An independent planning inspector turned down the eastern bypass project.  And, contrary to Wiltshire Council spin, 
it never had any promise of funding.
The South West Regional Assembly published its Table 1 of priority schemes, which were recommended for funding, that did not 
include Westbury Bypass.
Table 2, within which WC’s Westbury Bypass was placed, was for low scoring schemes which required work on their environmental 
impact and affordability before they could potentially be recommended for regional allocation funding.
  
 
  A political ploy to get around this, at the SWRA Executive Committee Meeting on 18 Jan '06, by a manoeuvre to 
merge Tables 1 and 2, was heavily defeated.
 
A further attempt to push low scoring road schemes failed on 27 January 2006. Nobody spoke in support of a Westbury 
bypass.    Transport funding allocation amendments approved were for the prioritisation of other highway 
schemes.  
 
The 27 January '06 full South West Regional Assembly endorsed the decision of its executive committee to keep W(C)C's 
Westbury Bypass scheme in Table 2.
Despite this observed and recorded vote of the South West Regional Assembly, unapproved second-rate schemes were later merged 
with prospective schemes through a subtle process of 
discreet changes re-presented over several stages.
  
However, before any approval, environment and cost criteria must be satisfied. 
 
Particular requirements had been confirmed by the Department for Transport. 
 
 W(C)C's eastern bypass would have had bad environmental impacts.     Costs for mitigation in the 
design were making it unaffordable, by normal standards.    
 
By contrast, some of the longer-term ideas in SWRA Table 3 were wholly viable. The Waterloo to Exeter railway improvement 
concept merely involved a couple of passing loops in the section that was previously dual tracked.   All conditions 
were easily satisfied.     This highly affordable and speedily achievable proposal is environmentally positive 
and will benefit the whole South West region - now.  
 
In the 6 July '06 listings from the Department for Transport, W(C)C's would-be Westbury Bypass was under a title of  
'Schemes which do not yet have approval (ie: not accepted into the Programme)'.     This should have been 
clear enough.
 
The Transport Minister's 6 July 2006 letter also confirmed schemes which were expected to be funded over the next three 
years.    These 'include schemes under construction and those expected to start construction (ie: approved 
schemes not yet underway)'.     'Westbury Bypass' was in neither category.    
 
The eastern Westbury bypass development was really badly placed, as it was inherently unsatisfactory in environmental impact, 
affordability and the other criteria which it had to comply with to be considered for funding allocation. 

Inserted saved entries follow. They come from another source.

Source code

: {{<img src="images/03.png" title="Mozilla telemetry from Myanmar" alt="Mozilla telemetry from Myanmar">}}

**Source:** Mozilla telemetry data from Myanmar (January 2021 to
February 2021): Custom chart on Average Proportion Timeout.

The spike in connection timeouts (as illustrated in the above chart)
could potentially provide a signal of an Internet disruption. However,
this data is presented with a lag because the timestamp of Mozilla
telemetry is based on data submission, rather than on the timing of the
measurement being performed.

With all procedures followed, the eastern bypass scheme could not progress.
Wiltshire (County) Council had been putting about misleading spin otherwise.
  
A Wiltshire County Council presentation, given to the town council etc, included saying that a December 2006 DfT letter 
said anticipate funding in three years. 
  
But..., W(C)C's 'December 2006 DfT anticipate funding letter' was fictional.  

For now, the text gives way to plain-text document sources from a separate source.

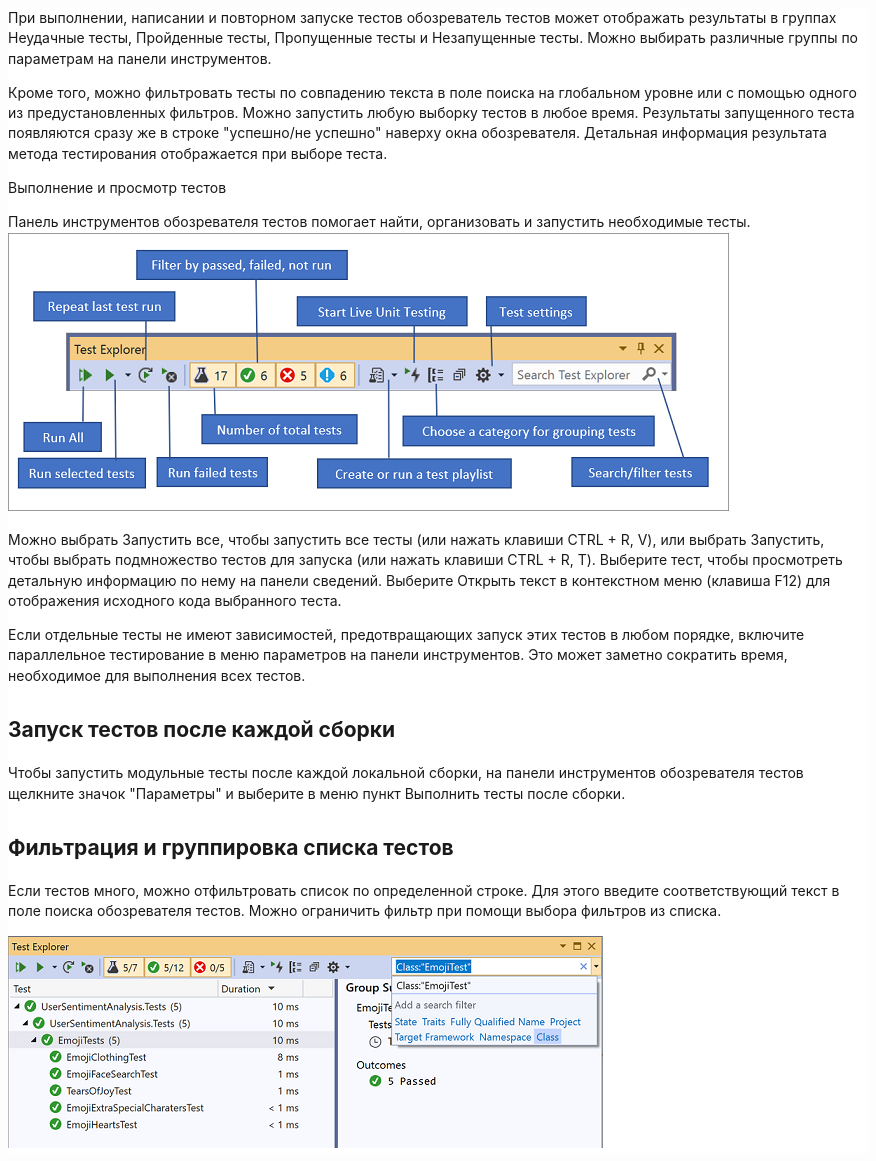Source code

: При выполнении, написании и повторном запуске тестов обозреватель тестов может отображать результаты в группах Неудачные тесты, Пройденные тесты, Пропущенные тесты и Незапущенные тесты. Можно выбирать различные группы по параметрам на панели инструментов.

Кроме того, можно фильтровать тесты по совпадению текста в поле поиска на глобальном уровне или с помощью одного из предустановленных фильтров. Можно запустить любую выборку тестов в любое время. Результаты запущенного теста появляются сразу же в строке "успешно/не успешно" наверху окна обозревателя. Детальная информация результата метода тестирования отображается при выборе теста.

Выполнение и просмотр тестов

Панель инструментов обозревателя тестов помогает найти, организовать и запустить необходимые тесты.
![test-explorer-toolbar-diagram-16-2](images/test-explorer-toolbar-diagram-16-2.png)

Можно выбрать Запустить все, чтобы запустить все тесты (или нажать клавиши CTRL + R, V), или выбрать Запустить, чтобы выбрать подмножество тестов для запуска (или нажать клавиши CTRL + R, T). Выберите тест, чтобы просмотреть детальную информацию по нему на панели сведений. Выберите Открыть текст в контекстном меню (клавиша F12) для отображения исходного кода выбранного теста.

Если отдельные тесты не имеют зависимостей, предотвращающих запуск этих тестов в любом порядке, включите параллельное тестирование в меню параметров на панели инструментов. Это может заметно сократить время, необходимое для выполнения всех тестов.


## Запуск тестов после каждой сборки

Чтобы запустить модульные тесты после каждой локальной сборки, на панели инструментов обозревателя тестов щелкните значок "Параметры" и выберите в меню пункт Выполнить тесты после сборки.

## Фильтрация и группировка списка тестов

Если тестов много, можно отфильтровать список по определенной строке. Для этого введите соответствующий текст в поле поиска обозревателя тестов. Можно ограничить фильтр при помощи выбора фильтров из списка.

![test-explorer-search-filter-16-2](images/test-explorer-search-filter-16-2.png)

The DfT 6 July 2006 letter is well identified.   It was on the internet in July '06.  No Department for Transport 
letter of December 2006 exists anywhere.   The December '06 Government Office for the South West letter to Wiltshire 
Council refers to the DfT letter of July 2006  (NB: not to a December 2006 DfT letter).   There was no piece 
that funding for a Westbury Bypass was to be anticipated.
There is one specific source for the funding 
fallacy:  Wiltshire (County) Council. 
Wiltshire (County) Council had been hoping to snatch funds intended for better transport schemes, on a basis that its 
Westbury Bypass was 'oven-ready'.
Wiltshire Council has wasted around £5M on a past its time turkey.  
Without planning permission, there cannot be any DfT funding. 
All along, 'government funding' was Wiltshire Council fiction.